Suppose that the business logic described by the pipeline is heavily reliant on cloud, i.e. successive stages are expected to be performed in the cloud on-demand. This necessitates storing data in the cloud as well. If the data usage is heavy, emulating a "local" solution such as shared disk is impractical due to bandwidth limitations (and also in certain sense runs counter to cloud-native ideology), and we shall assume that the on-demand workers will have to get their data independently from object storage.
Object storage cache backup is currently adopted by Dud by default, however that in itself does not accomplish the goal. The issue is in how dud run
currently expects all the work to be done locally, with remote cache acting as a backup to local cache, and local stage files acting as synchronization objects. To work around this, the user is expected to manually execute the following on an on-demand cloud worker node:
- (git-)pull the stage files from remote
- (dud-)pull the required inputs
- run the job
- (dud-)commit the outputs to local cache
- (dud-)push the outputs to cloud storage
- (git-)commit the Dud state (stage files)

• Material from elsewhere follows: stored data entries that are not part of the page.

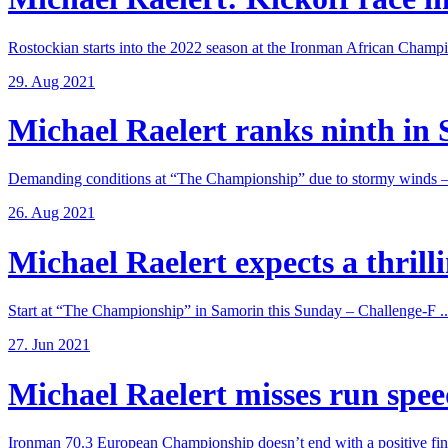
Rostockian starts into the 2022 season at the Ironman African Champi
29. Aug 2021
Michael Raelert ranks ninth in 
Demanding conditions at “The Championship” due to stormy winds – 
26. Aug 2021
Michael Raelert expects a thrillin
Start at “The Championship” in Samorin this Sunday – Challenge-F ..
27. Jun 2021
Michael Raelert misses run speed
Ironman 70.3 European Championship doesn’t end with a positive fina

- (git-)push the stage files to remote
It would be great if Dud could do all of that in dud run
, perhaps with a suitable set of flags!
I appreciate this goes counter to having Dud as a single-purpose tool, but this would lift a lot of weight for the developer in a very common (albeit advanced) use case. dud run
at the moment is already a composite tool, devoted to pipelining rather than data versioning per se. This is natural, as pipelining works much better with full versioning of both code and data, and the feature request is a natural development of this functionality.
In this solution synchronisation between the stages is accomplished using Git -- a bit crude, but keeping in the spirit of reproducible pipelines. The resulting "pipeline log" can be squashed, so that's not really a major issue in my view, but certainly there are alternatives such as using cloud-based key-value stores to synchronize.
I would be interested in your thoughts on the matter.